1. Jobs & the economy. Businesses all over the world need more programmers. Every company I know is hiring engineers (e.g. see this list of NY tech startups). Top programmers can make $100K+ right out of college. Yet there were only about 14,000 computer science (CS) majors last year. Meanwhile about 40,000 people got law degrees even though demand for lawyers has been shrinking. America is suffering from what economists call structural unemployment:  jobs are available but our labor force isn’t trained for those jobs.

2. Programming is a great foundation for a tech/startup career. CS is a great foundation to do other things in tech industry like starting a tech company (although I’d argue that design is an increasingly valuable foundation for web startups). I suspect one of the reasons for the low number of CS majors is people don’t realize all the non-programming opportunities that are opened up by a background in programming.

3. Programming is an important part of being “culturally literate.” Algorithmic thinking is as fundamental a type of thinking as mathematical thinking. For example, Daniel Dennett convincingly argues that the best way to understand Darwin’s theory of evolution is by thinking of it as an algorithm. (I haven’t read it yet but I’m told the premise of Stephen Wolfram’s A New Kind of Science is that algorithmic methods should be applied much more broadly across the sciences). Teaching algorithmic thinking – which is what CS does – should be a core part of a liberal arts education.

4. Programming is a great activity.  Most people who program describe themselves as entering a mental flow state where they are intensely immersed and time seems to fly by. It feels similar to reading a great book. You also feel great afterwards – it is the mental equivalent of going to the gym.
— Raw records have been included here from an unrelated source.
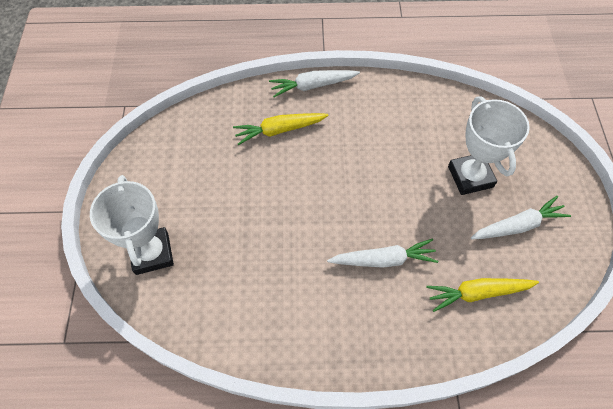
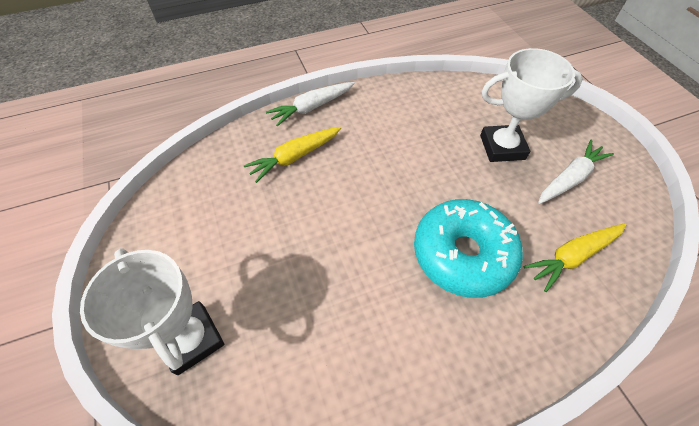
camera: 20 degrees left, 5 degrees down
white carrot [327,239,438,268] -> turquoise donut [414,199,523,298]
white trophy [448,96,530,195] -> white trophy turned 60 degrees counterclockwise [480,48,583,162]

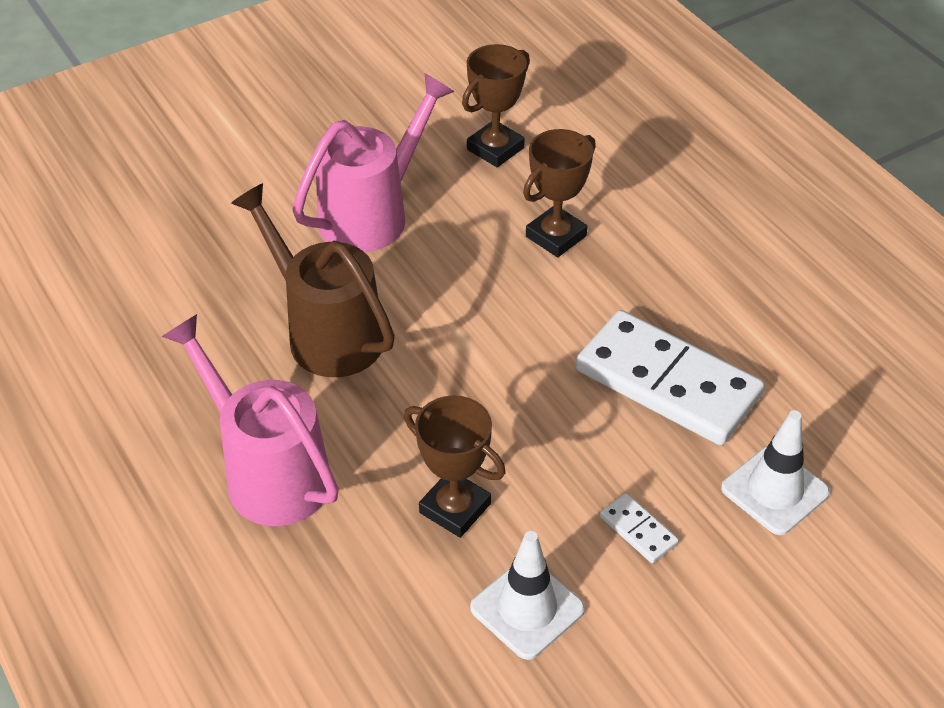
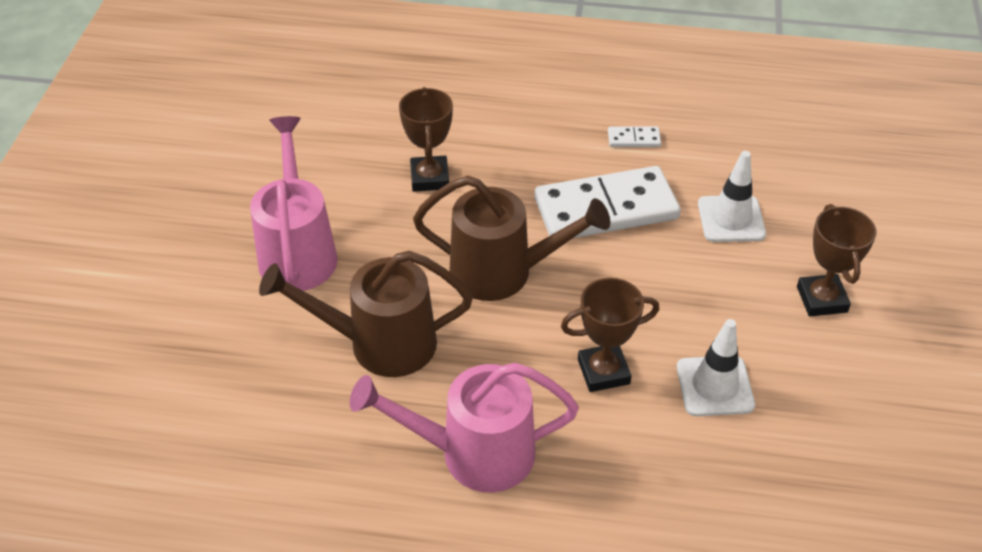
camera: 50 degrees left, 0 degrees up
brown trophy [462,44,530,167] -> brown trophy moved to [797,204,876,316]
white domino [600,493,679,563] -> white domino moved to [608,126,661,147]
none -> brown watering can [413,176,610,301]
5. Should non-technical people at tech startups learn to code? This is where I disagree with some of the conventional wisdom. Certainly it is worthwhile learning programming, at least for reasons 3 & 4 above. You should realize, however, that to become a good programmer takes thousands of hours of practice. I’d also argue that if you are a non-technical person working at a web company the the first thing you should learn is internet architecture (DNS, http, html, web servers, database, TCP/UDP, IP, etc). Learning some programming is good too, to help relate to technical colleagues. But if your goal is to build a large-scale web service, your time as a non-technical person is better spent recruiting people who have been coding for years.

* Disclosure: I’m an investor via Founder Collective in two companies related to teaching programming:  Codecademy and Hacker School.